Pure TypeScript via bun (per feedback_scripts_ts_bun_only.md). Unit tests under tests/*.test.ts; integration smoke under tests/integration.test.ts.
Cost-meter is the source of truth for spend. Guard polls it every 30s and SIGTERMs workers on max-tokens / max-wallclock breach (calibrated from rung-0 observation, not user-set upfront).

When NOT to use

Two-way sync into Airtable — read-only, Phase 1.
Cron-scheduled live re-import — one-shot per invocation in Phase 1.
Bases mid-schema-rewrite — re-anchor will reject; settle the schema first.
Datasets so small a manual copy is faster — heuristic: <50 records across <3 tables, just copy by hand.

Outcome log

Follow {vault}/skill-spec.md § 11. After each run.mts invocation completes (success or escalation), the CLI main() in scripts/run.mts calls appendOutcomeLog (scripts/outcome-log.mts) to append one line to {vault}/daily/skill-outcomes/airtable-knowledge-extract.log:

{date} | airtable-knowledge-extract | extract | ~/work/brain-os-plugin | <metrics-or-cache-path> | commit:none | {pass|partial|fail} | run_id=… base_id=… batches_done=… total_batches=… pass_rate=…

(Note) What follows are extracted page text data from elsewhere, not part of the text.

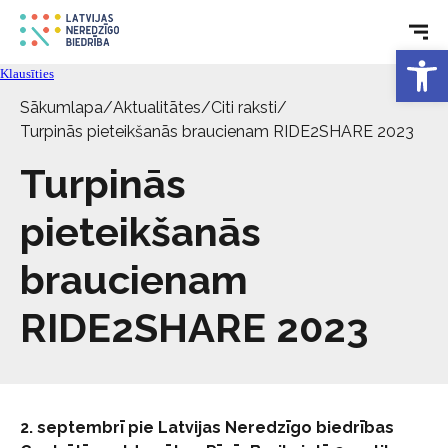
Rehabilitācija
Open 
Klausīties
Tehniskie palīglīdzekļi
Sākumlapa
/
Aktualitātes
/
Citi raksti
/
Turpinās pieteikšanās braucienam RIDE2SHARE 2023
Aktualitātes
Turpinās
Pakalpojumi
pieteikšanās
braucienam
Par biedrību
RIDE2SHARE 2023
Kontakti
2. septembrī pie Latvijas Neredzīgo biedrības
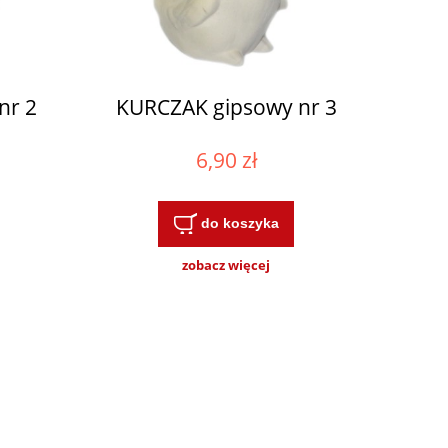
nr 2
KURCZAK gipsowy nr 3
6,90 zł
do koszyka
zobacz więcej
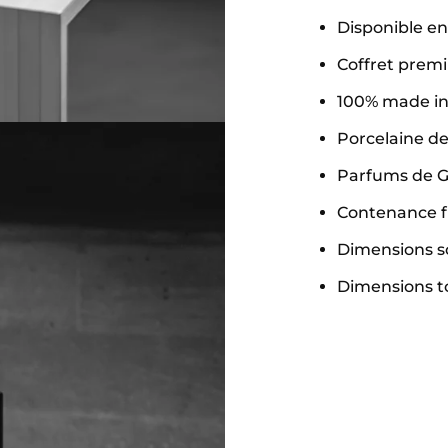
Disponible en
Coffret premi
100% made in
Porcelaine d
Parfums de G
Contenance fla
Dimensions so
Dimensions to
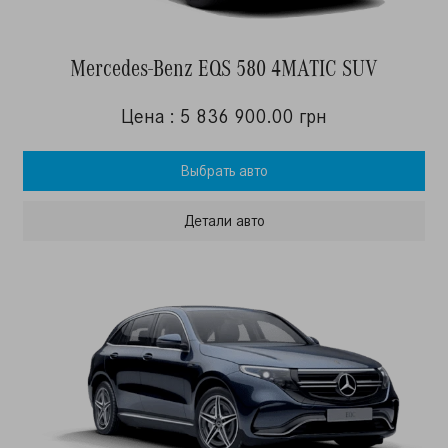
Mercedes-Benz EQS 580 4MATIC SUV
Цена : 5 836 900.00 грн
Выбрать авто
Детали авто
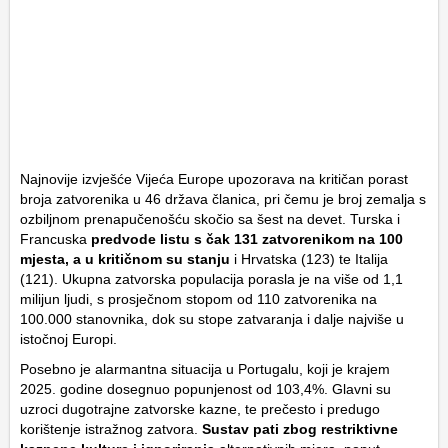
Najnovije izvješće Vijeća Europe upozorava na kritičan porast
broja zatvorenika u 46 država članica, pri čemu je broj zemalja s
ozbiljnom prenapučenošću skočio sa šest na devet. Turska i
Francuska
predvode listu s čak 131 zatvorenikom na 100
mjesta, a u kritičnom su stanju
i Hrvatska (123) te Italija
(121). Ukupna zatvorska populacija porasla je na više od 1,1
milijun ljudi, s prosječnom stopom od 110 zatvorenika na
100.000 stanovnika, dok su stope zatvaranja i dalje najviše u
istočnoj Europi.
Posebno je alarmantna situacija u Portugalu, koji je krajem
2025. godine dosegnuo popunjenost od 103,4%. Glavni su
uzroci dugotrajne zatvorske kazne, te prečesto i predugo
korištenje istražnog zatvora.
Sustav pati zbog restriktivne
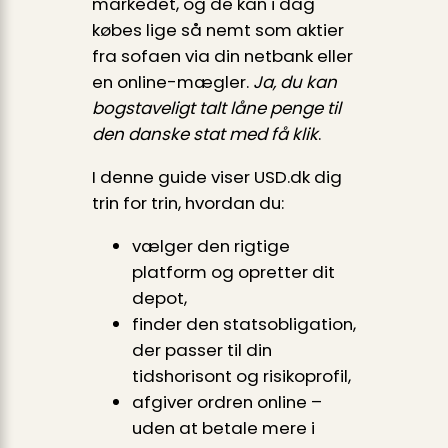
markedet, og de kan i dag
købes lige så nemt som aktier
fra sofaen via din netbank eller
en online-mægler.
Ja, du kan
bogstaveligt talt låne penge til
den danske stat med få klik
.
I denne guide viser USD.dk dig
trin for trin, hvordan du:
vælger den rigtige
platform og opretter dit
depot,
finder den statsobligation,
der passer til din
tidshorisont og risikoprofil,
afgiver ordren online –
uden at betale mere i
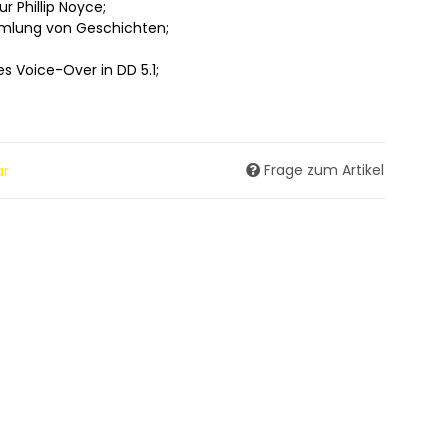
 Phillip Noyce;
mlung von Geschichten;
s Voice-Over in DD 5.1;
Frage zum Artikel
ar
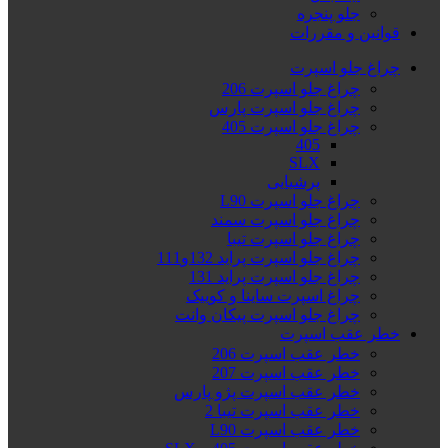
جلو پنجره
قوانین و مقررات
چراغ جلو اسپرت
چراغ جلو اسپرت 206
چراغ جلو اسپرت پارس
چراغ جلو اسپرت 405
405
SLX
پرشیایی
چراغ جلو اسپرت L90
چراغ جلو اسپرت سمند
چراغ جلو اسپرت تیبا
چراغ جلو اسپرت پراید 132و111
چراغ جلو اسپرت پراید 131
چراغ اسپرت ساینا و کوییک
چراغ جلو اسپرت پیکان وانت
خطر عقب اسپرت
خطر عقب اسپرت 206
خطر عقب اسپرت 207
خطر عقب اسپرت پژو پارس
خطر عقب اسپرت تیبا 2
خطر عقب اسپرت L90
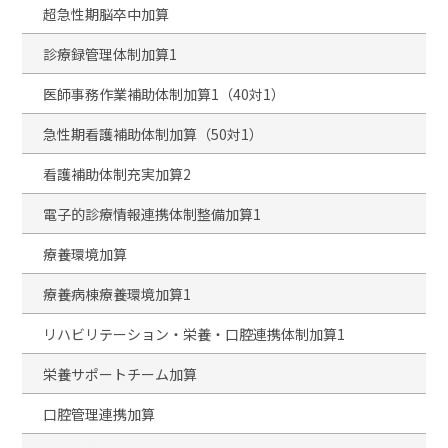
超急性期脳卒中加算
診療録管理体制加算1
医師事務作業補助体制加算1（40対1）
急性期看護補助体制加算（50対1）
看護補助体制充実加算2
電子的診療情報連携体制整備加算1
療養環境加算
療養病棟療養環境加算1
リハビリテーション・栄養・口腔連携体制加算1
栄養サポートチーム加算
口腔管理連携加算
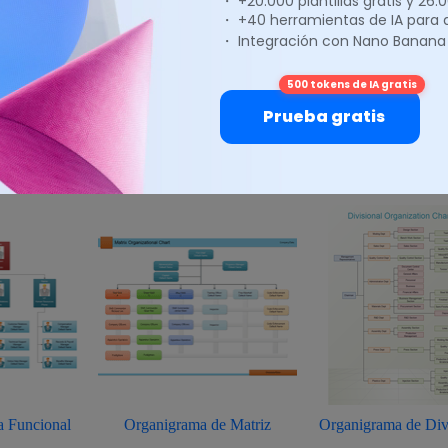
・ +20.000 plantillas gratis y 26
・ +40 herramientas de IA para
・ Integración con Nano Banana
500 tokens de IA gratis
 de Organigramas de Empresas
Prueba gratis
 de empresas tienen cuatro tipos básicos: organigrama funcional, org
ama de división y
organigrama jerárquico
.
 Funcional
Organigrama de Matriz
Organigrama de Div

pass — kind=paused (base completed) or kind=no-bases (queue drained).
fail — kind=escalated-re-anchor or kind=escalated-batch (escalation reason in escalation= optional field).
commit:none — extracted pages stage in cache, not in a tracked repo, so there is no anchor commit hash for diff detection.

If result != pass, auto-invoke /brain-os:improve airtable-knowledge-extract. The eval gate inside /improve reverts any change that drops pass-rate, so auto-apply is safe.